◆ **Passage for review**
# Kehoe Jig Usage Pics



## blackemmons (Apr 10, 2006)

Does anyone have any pics of projects using the Kehoe jig and the Kehoe corner inlay jig?

Looking for ideas.

Thanks,
Jim


----------



## bobj3 (Jan 17, 2006)

HI JIm

You may want to check out the link below

http://www.routerforums.com/jigs-fixtures/7624-anyone-use-have-kehoe-dovetail-spline-jig.html

===========


blackemmons said:


> Does anyone have any pics of projects using the Kehoe jig and the Kehoe corner inlay jig?
> 
> Looking for ideas.
> 
> ...


----------



## blackemmons (Apr 10, 2006)

Thanks Bob.

I checked it out. A lot of good discussion, and a hijacking or two but not too many pics.

Thanks again,
Jim


----------



## bobj3 (Jan 17, 2006)

Hi Jim

You may have miss John's web site, he has tons of snapshots on his web site 

http://www.routerforums.com/88246-post33.html
http://www.woodshopdemos.com/stots4.htm

=========


----------



## curiousgeorge (Nov 6, 2006)

Hey, Jim. How about a video on the Kehoe Jig?

http://charlesneilwoodworking.com/


----------



## blackemmons (Apr 10, 2006)

George,

Thanks.

I've watched Charlie's video but the one that I saw he didn't use the corner inlay jig. His vid was more of a "how to" than showing projects it was used on.

Thanks again,
Jim


----------

◆ **Using the information**
A. State whether each statement agrees with the Kehoe jig thread, answering yes or no and quoting the words that decide it: (i) Jim found many pictures at the first link Bob provided. (ii) The video Jim watched did not use the corner inlay jig. (iii) Bob says John's web site has many snapshots.
B. Print the part of the Kehoe jig thread from "You may have" to "(Nov 6, 2006)".
C. Render this sentence from the Kehoe jig thread in Spanish: "Does anyone have any pics of projects using the Kehoe jig and the Kehoe corner inlay jig?"
Rely solely on the Kehoe jig thread when responding.

◆ **Source information**
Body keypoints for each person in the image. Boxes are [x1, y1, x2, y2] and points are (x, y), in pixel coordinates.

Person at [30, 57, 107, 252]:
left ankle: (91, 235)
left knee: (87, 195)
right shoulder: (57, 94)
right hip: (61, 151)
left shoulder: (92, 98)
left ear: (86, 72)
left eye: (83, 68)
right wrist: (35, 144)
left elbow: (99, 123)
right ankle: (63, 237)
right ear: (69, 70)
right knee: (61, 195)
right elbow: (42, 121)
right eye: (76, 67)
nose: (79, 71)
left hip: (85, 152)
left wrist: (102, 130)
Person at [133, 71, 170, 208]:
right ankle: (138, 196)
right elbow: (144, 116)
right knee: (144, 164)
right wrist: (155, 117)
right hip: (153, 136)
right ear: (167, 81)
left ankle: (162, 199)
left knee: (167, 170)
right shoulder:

◆ **Outputs in order**
A.
(i) No: "not too many pics."
(ii) Yes: "he didn't use the corner inlay jig."
(iii) Yes: "he has tons of snapshots on his web site"

B.
You may have miss John's web site, he has tons of snapshots on his web site 

http://www.routerforums.com/88246-post33.html
http://www.woodshopdemos.com/stots4.htm

=========


----------



## curiousgeorge (Nov 6, 2006)

C. ¿Alguien tiene fotos de proyectos en los que se haya usado la plantilla Kehoe y la plantilla Kehoe para incrustaciones en esquinas?